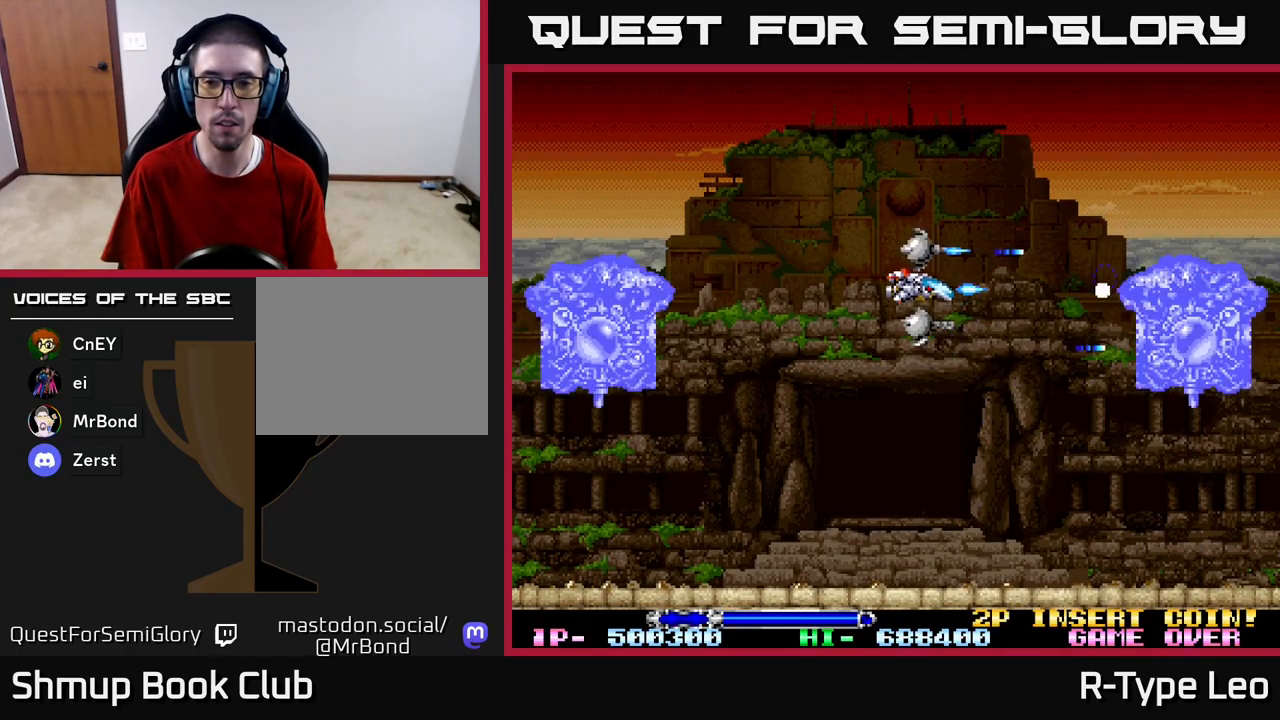
{"buttons": ["R2"], "left_stick": "center", "right_stick": "center", "events": [[17, "DPAD_UP", "up"], [283, "DPAD_DOWN", "down"], [400, "DPAD_DOWN", "up"]]}
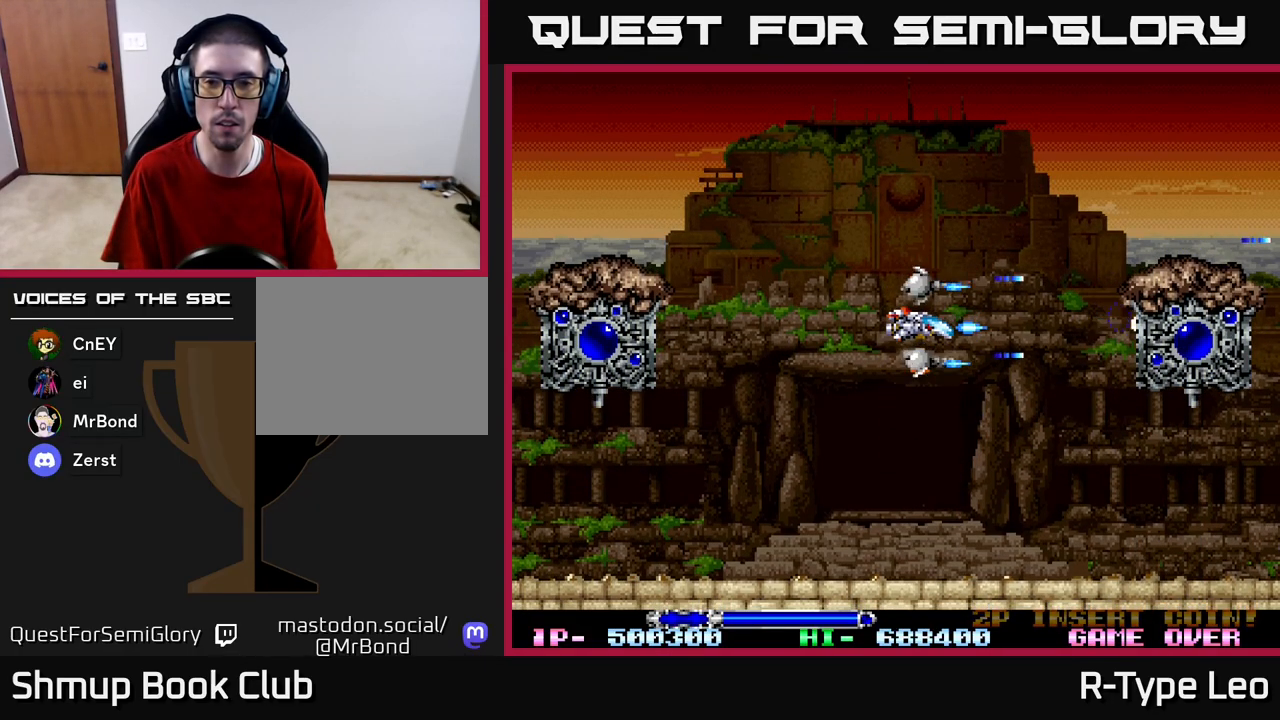
{"buttons": ["R2", "DPAD_UP"], "left_stick": "center", "right_stick": "center", "events": [[217, "X", "down"], [333, "X", "up"], [417, "DPAD_UP", "down"]]}
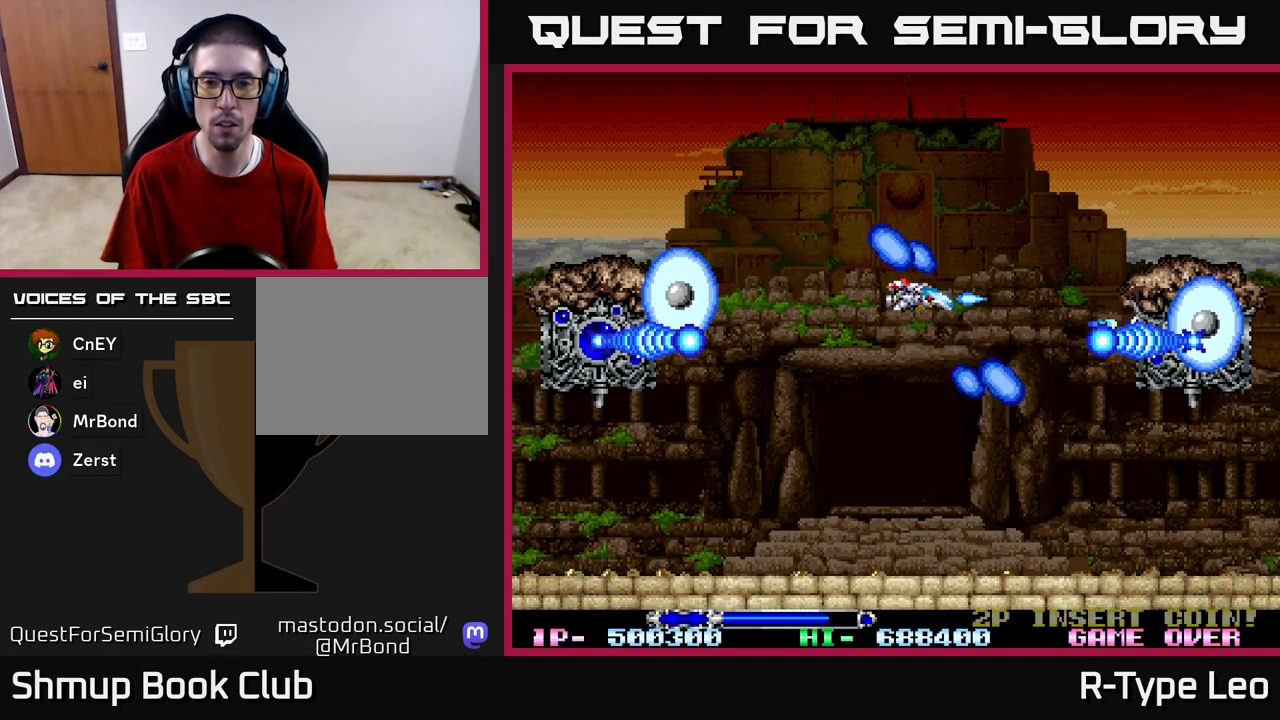
{"buttons": ["R2"], "left_stick": "center", "right_stick": "center", "events": [[233, "DPAD_UP", "up"]]}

● ● ● ●

*YOUR ASSIGNMENT*
Pictures aside, give the data again exactly as it appears.

*TASK ANSWER*
{"buttons": ["R2"], "left_stick": "center", "right_stick": "center", "events": [[17, "DPAD_UP", "up"], [283, "DPAD_DOWN", "down"], [400, "DPAD_DOWN", "up"]]}
{"buttons": ["R2", "DPAD_UP"], "left_stick": "center", "right_stick": "center", "events": [[217, "X", "down"], [333, "X", "up"], [417, "DPAD_UP", "down"]]}
{"buttons": ["R2"], "left_stick": "center", "right_stick": "center", "events": [[233, "DPAD_UP", "up"]]}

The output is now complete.